O som que estava preso na garganta de Livaldo Sarmento, de repente, ecoou. Sua voz foi ficando mais alta e ele foi arranhando o violão mais forte enquanto cantava a música que compôs para o programa Floresta Ativa, do Projeto Saúde e Alegria (PSA), em 2014. Foi seu primeiro ano trabalhando para a organização. “Sei que nossa gente da floresta também tem o seu valor” compôs o violeiro, em um dos versos da música que, conta, se tornou “badalada” nos eventos do PSA e conhecida por toda a juventude dos territórios atendidos pela organização.
Mostrar o valor da gente da floresta está no centro de toda a vida profissional de Livaldo. Aos 63 anos de idade, ele já atuou em todas as esferas políticas e participativas de Santarém. Das reuniões da catequese da Igreja Católica na sua juventude na comunidade São Pedro, localizada na Reserva Extrativista Tapajós Arapiuns, passando pela presidência do Sindicato dos Trabalhadores e Trabalhadoras Rurais (STTR) do município, por representações no então Conselho Nacional dos Seringueiros e até mesmo exercendo um mandato de vereador de Santarém, entre 2000 e 2004.
No entanto, é fazendo música que os olhos de Livaldo brilham, e é por meio dela, enquanto instrumento de agitação, que ele consolida o trabalho de organização comunitária que realiza com as comunidades. “Uma coisa é chegar e fazer uma reunião, apresentar a pauta. Outra coisa é quebrar o gelo com a música, para as pessoas relaxarem”, explica, apontando para o violão que fica pendurado ao lado da sua escrivaninha na sede da organização.
Desde os seis anos de idade Livaldo desenvolve seu dom musical. Já tocou guitarra, teclado e violão e desde cedo compunha para os amigos da sua comunidade. Ele acredita que a música é uma das melhores atividades para motivar as pessoas, principalmente a juventude.
Quando o PSA conclui o serviço em alguma comunidade, como a entrega de um novo sistema de abastecimento de água, o momento é de festa, afirma Livaldo. “O pessoal fica esperando o momento e faz questão de fazer um banquete, celebrar mostrando sua cultura. Quando me vem uma certa inspiração eu componho”.

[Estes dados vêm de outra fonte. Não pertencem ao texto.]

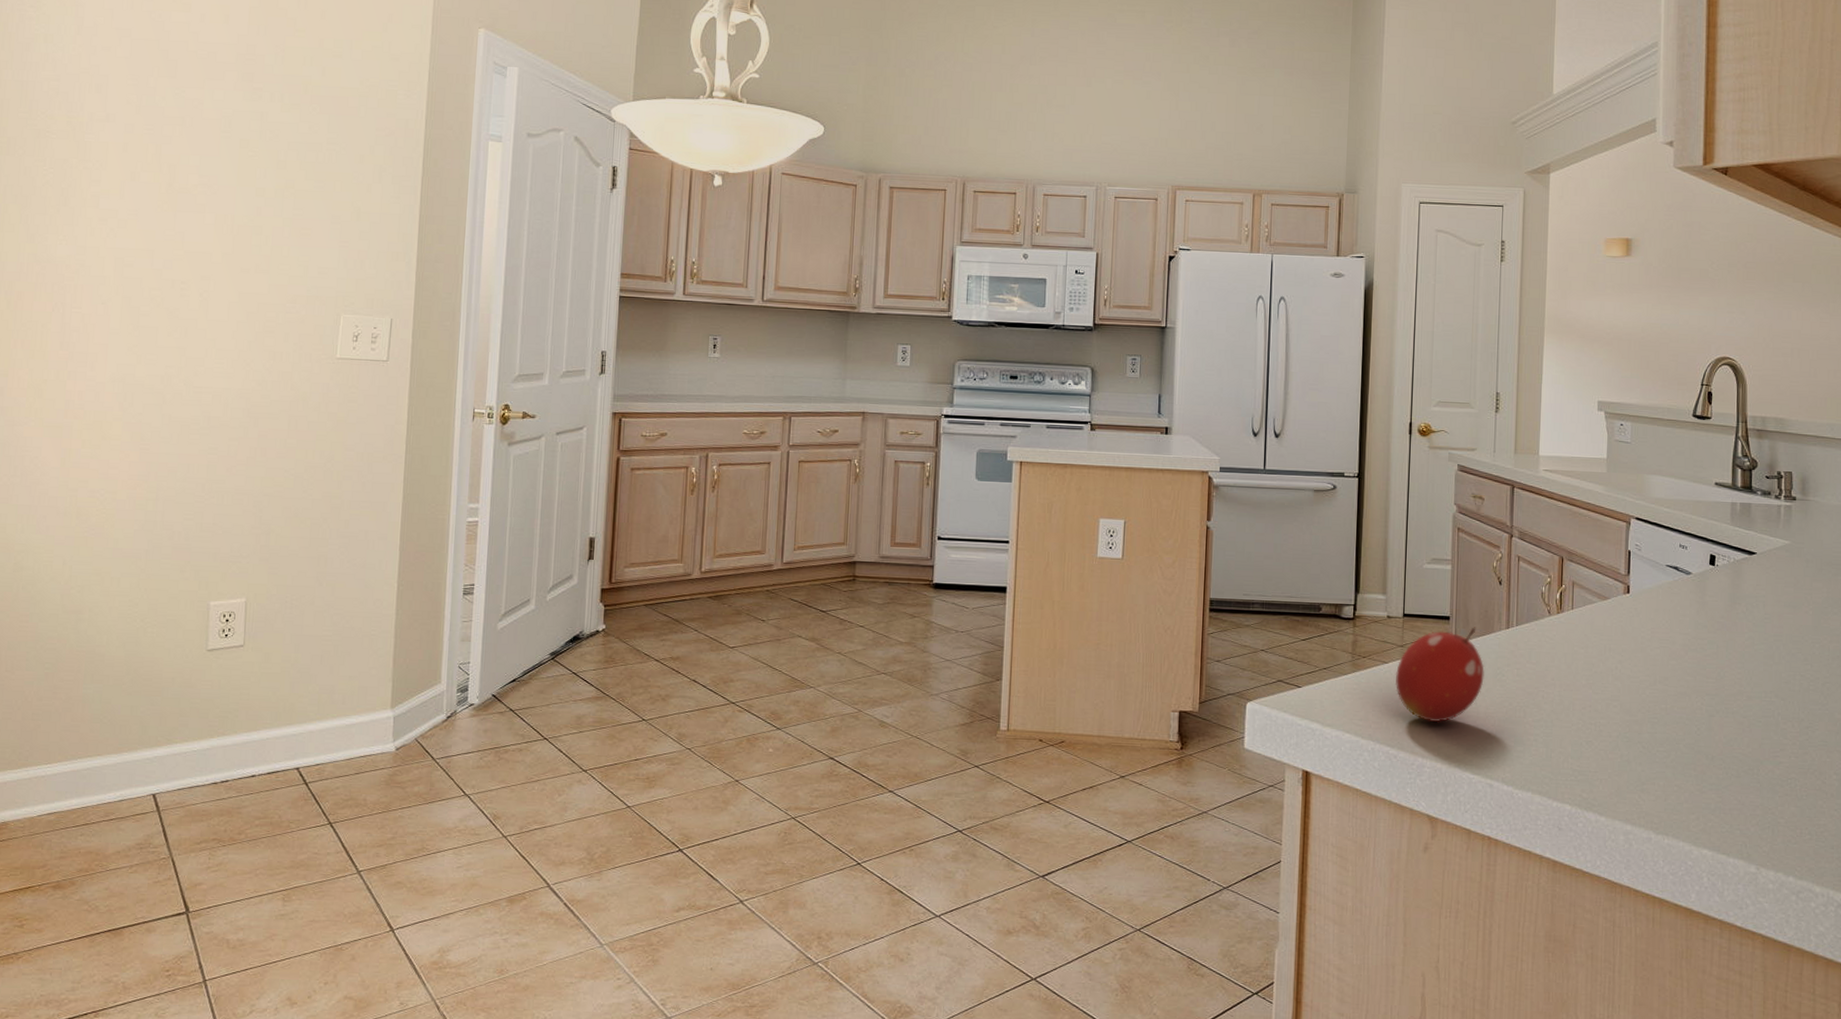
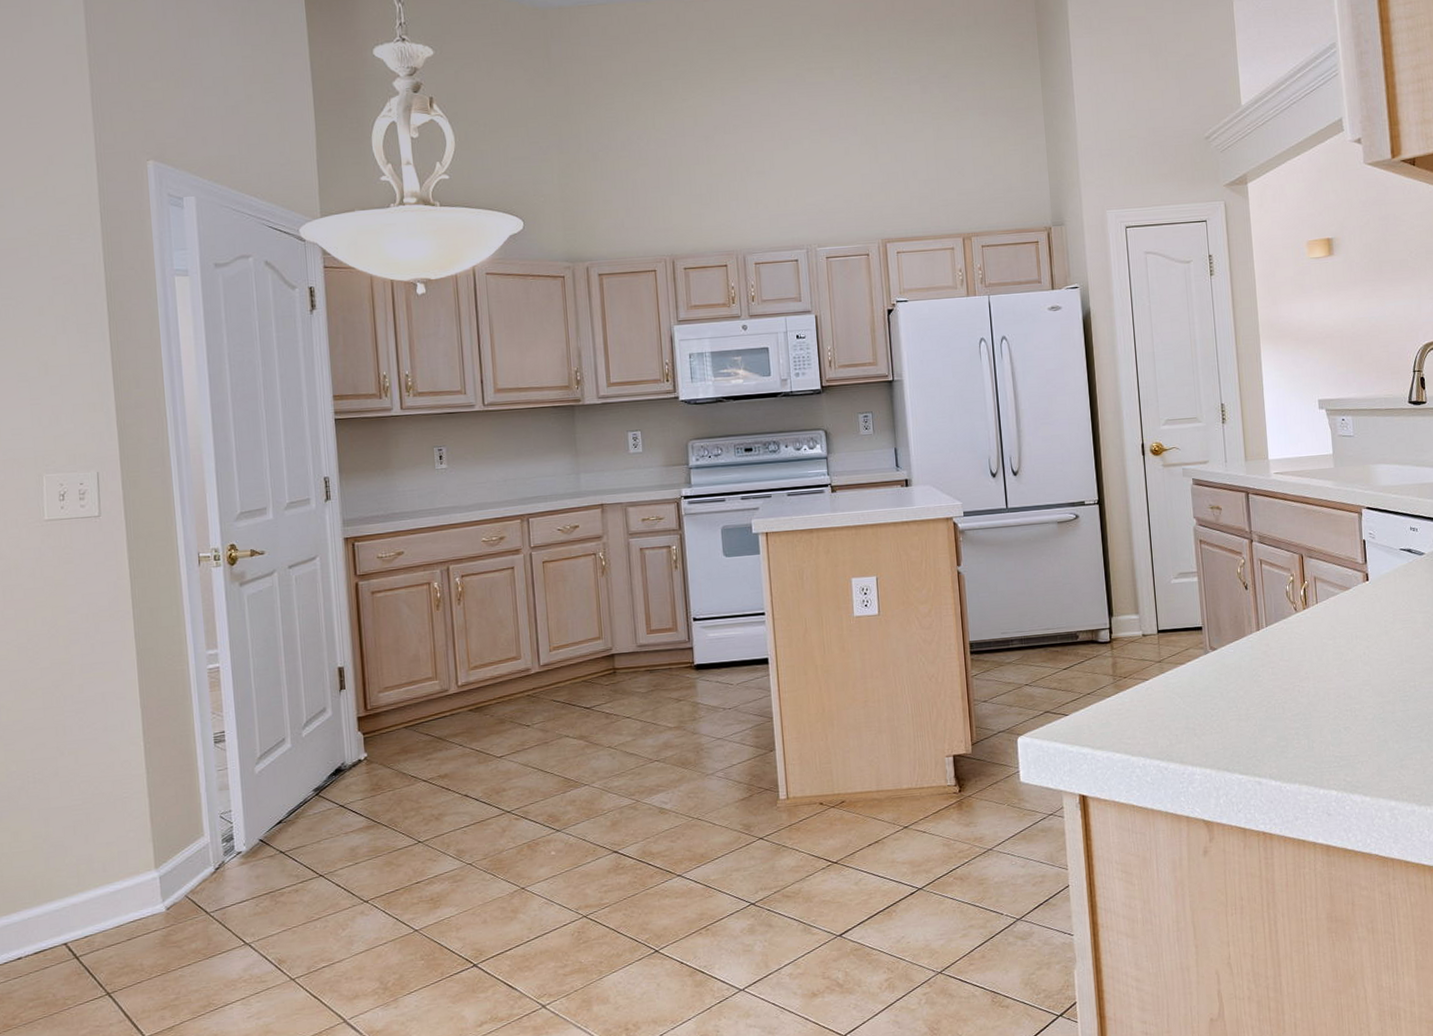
fruit: present [1395,627,1485,723] -> none [1156,633,1242,731]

Esse contato com os comunitários é a atividade favorita de Livaldo. “É uma tarefa que sempre fiz na vida, discutir como organizar uma associação, uma cooperativa, levar informações para as comunidades sobre como podem fazer pedidos, requerimentos ou projetos junto às instituições governamentais”, conta.
Em 2012, aos 54 anos, ele se formou no curso de ciências sociais. Livaldo viveu na comunidade São Pedro até o ano de 1991, quando se mudou para a área urbana de Santarém para seguir a vida sindicalista. Na época, seu principal trabalho era encaminhar os trabalhadores rurais no requerimento de seus direitos previdenciários. Foram sete anos na tarefa até assumir a presidência do STTR, entre 1997 e 2000. A decisão de se lançar vereador não foi sua: Livaldo foi escolhido em uma votação que envolveu mais de 200 delegados sindicais. O objetivo era colocar uma representação dos trabalhadores rurais dentro do parlamento santareno.

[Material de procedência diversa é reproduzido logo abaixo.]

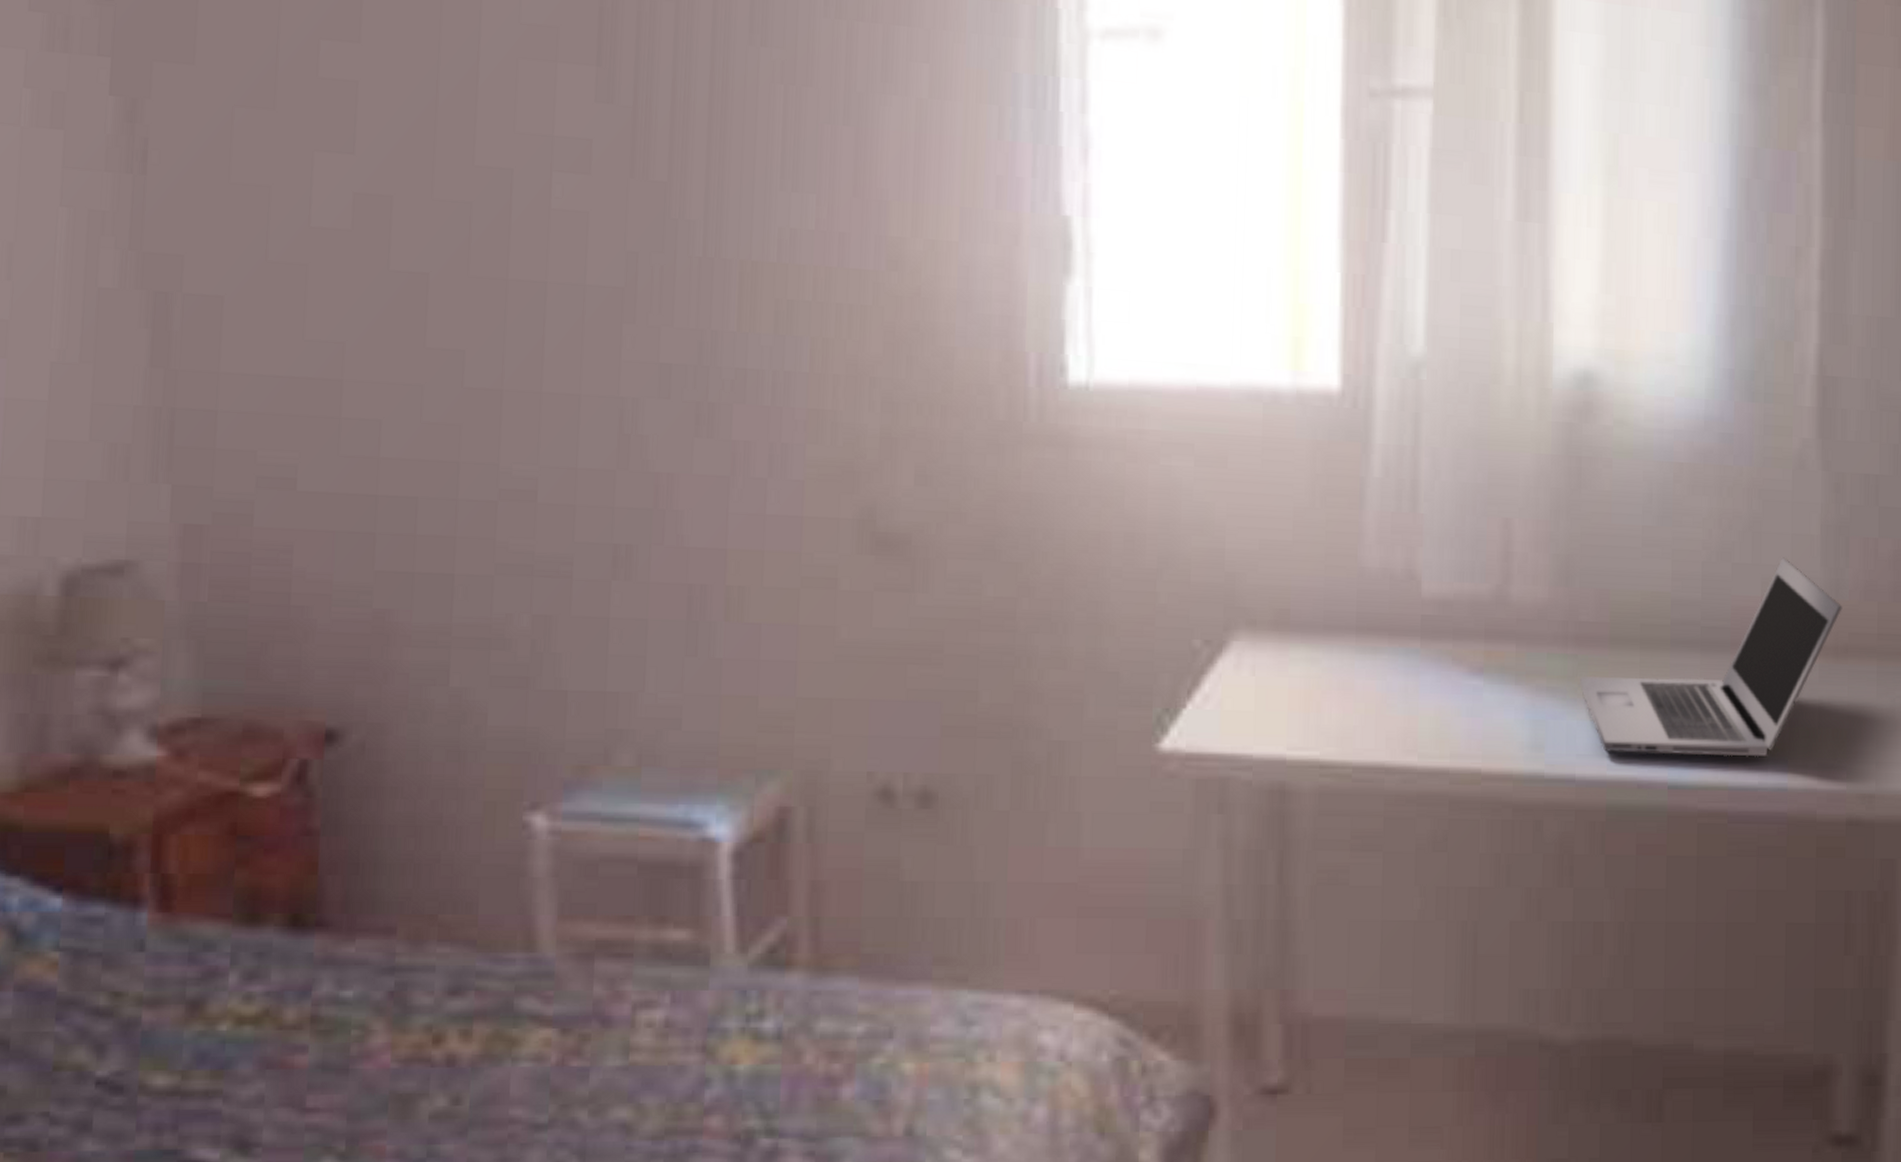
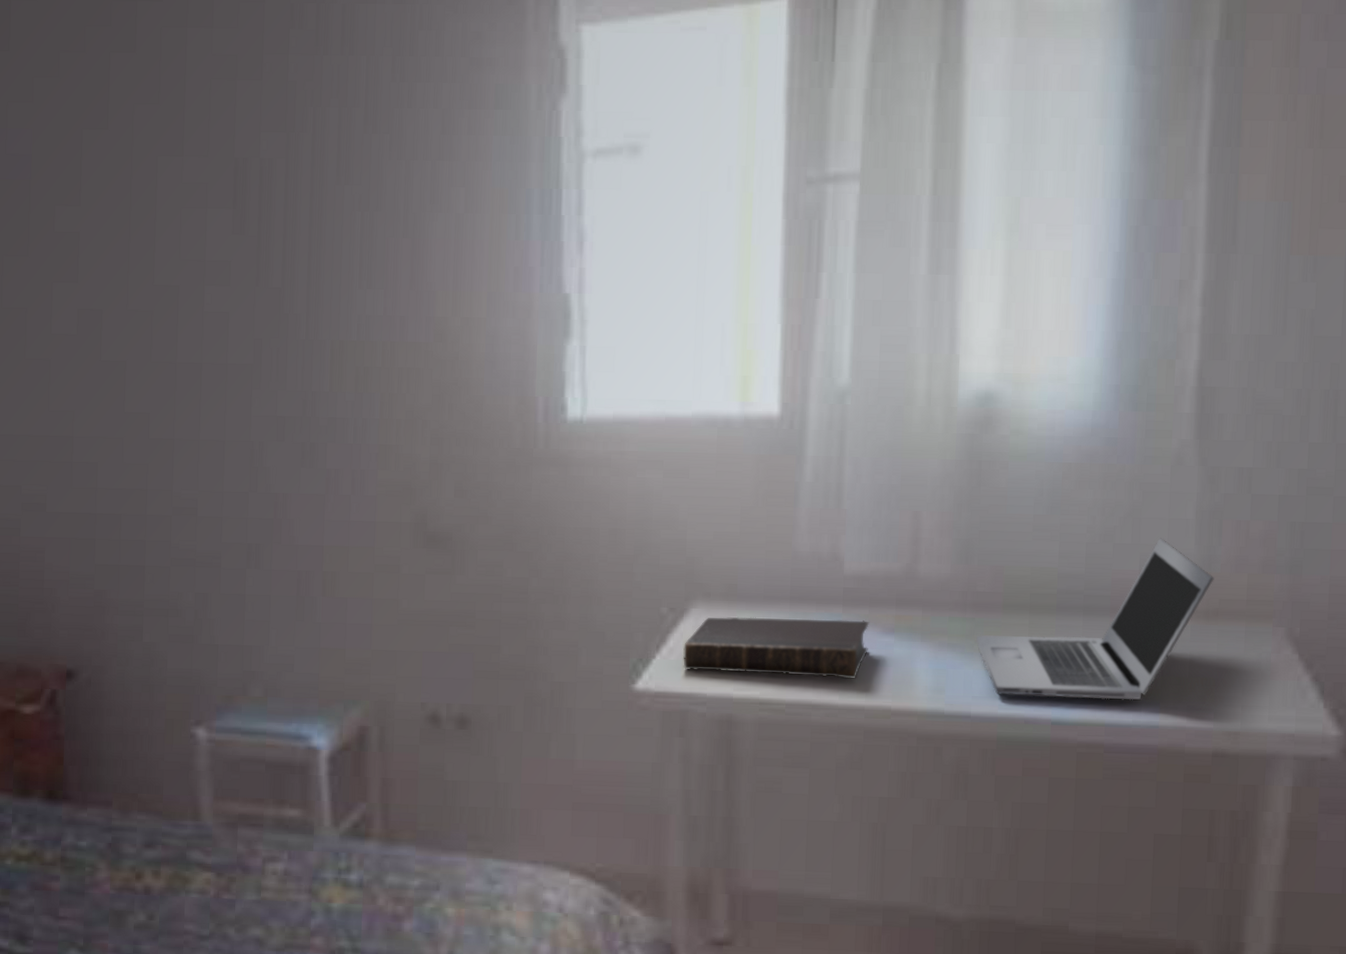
book: none [1222,652,1453,733] -> present [683,616,869,679]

Durante todo o mandato, Livaldo foi a única oposição ao executivo municipal da época. Ele destaca que o mandato tinha representação direta de todas as regiões de Santarém, que formavam um conselho político. “Minha estratégia era que quando uma comunidade me procurava para que eu apresentasse algum requerimento, eu chamava as pessoas para a plenária para observar quem votaria a favor ou contra”. Com a pressão popular, os demais vereadores acabavam votando a favor da demanda das comunidades, explica Livaldo.

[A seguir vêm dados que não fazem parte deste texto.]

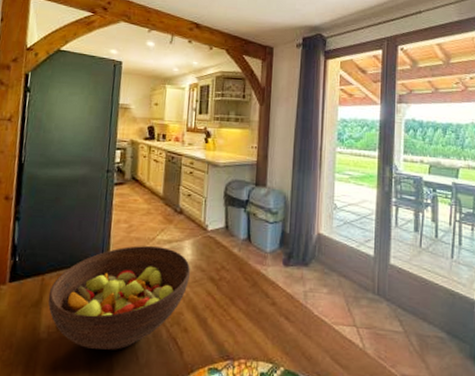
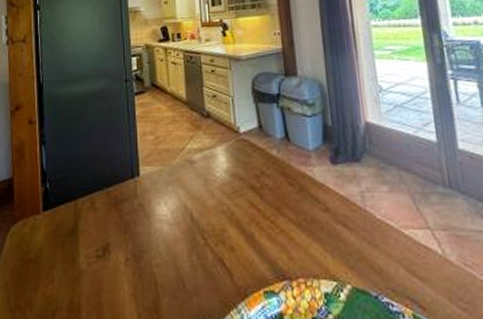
fruit bowl: present [48,246,191,350] -> none [83,157,229,277]

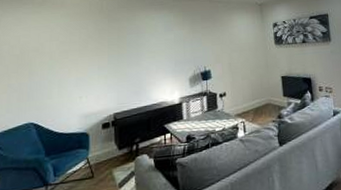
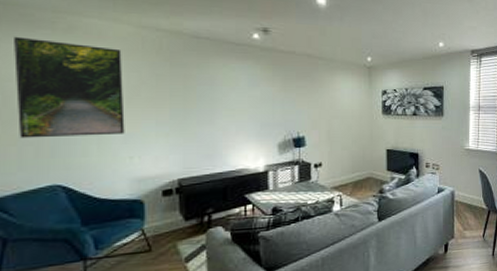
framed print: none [8,12,77,88] -> present [14,36,125,138]

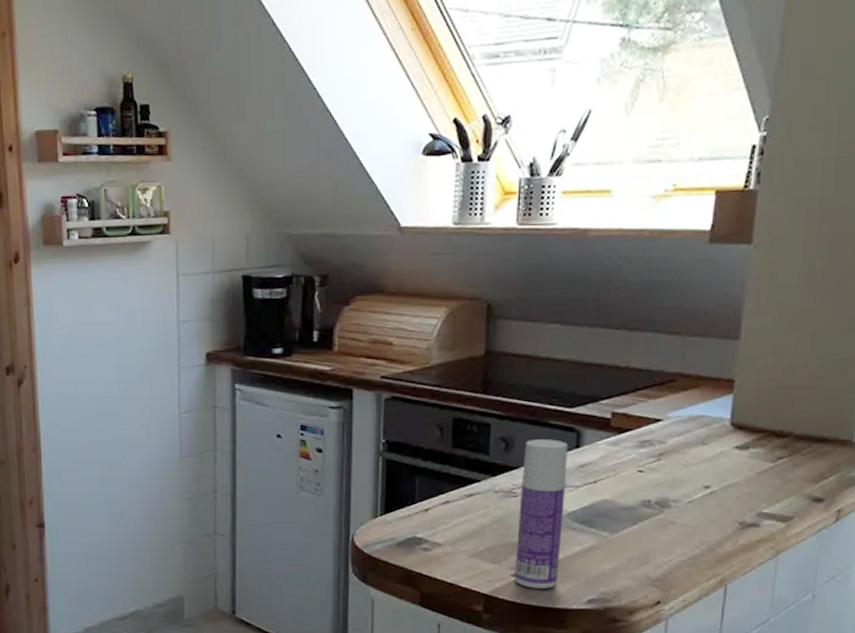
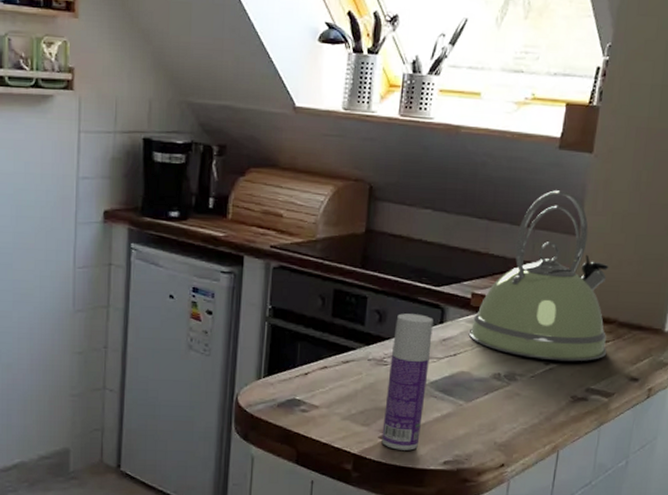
kettle: none [610,290,780,483] -> present [468,190,609,362]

Das experiências em diferentes áreas da política, a defesa do coletivo é o maior aprendizado do cientista social. “Tenho uma forte crença nessa forma coletiva de trabalhar. Nunca foi ‘meu’ mandato, e sim ‘nosso’ mandato”, resume. Hoje, Livaldo entende que seu forte mesmo é trabalhar com movimentos sociais.
Quando conheceu o PSA, aos 30 anos, Livaldo ainda nem havia saído de sua comunidade. Quando entregou seu currículo para trabalhar no PSA, em uma vaga recém aberta, ele já tinha 56 anos. “Muita gente desejava trabalhar no projeto e eu também”, lembra.
Caboclo e ribeirinho, Livaldo se sente diretamente beneficiado pelo trabalho do projeto. “Por tudo que eu já vi, vivi, observei e aprendi com outros eventos passados antes de entrar no PSA, entendo que é uma entidade que presta um serviço muito importante para as comunidades, principalmente as ribeirinhas”, afirma.
Até hoje, Livaldo volta para São Pedro todos os meses para trabalhar na sua roça. É membro da associação comunitária e atua como ponte entre os comunitários e autoridades públicas em Santarém. Quando passa pelo Porto de Santarém, sai conversando com todo mundo como se estivesse em família.
O violeiro sonha em se aposentar e passar o resto da vida no lugar onde nasceu, “sossegado e sem o estresse da cidade”. “Eu gosto muito da minha comunidade, da floresta e da roça”. O outro sonho de Livaldo é que, como ele, os ribeirinhos sigam motivados para ter sua própria autonomia. “Sem assistencialismo e paternalismo, defendo que as comunidades sejam protagonistas de suas próprias vidas”.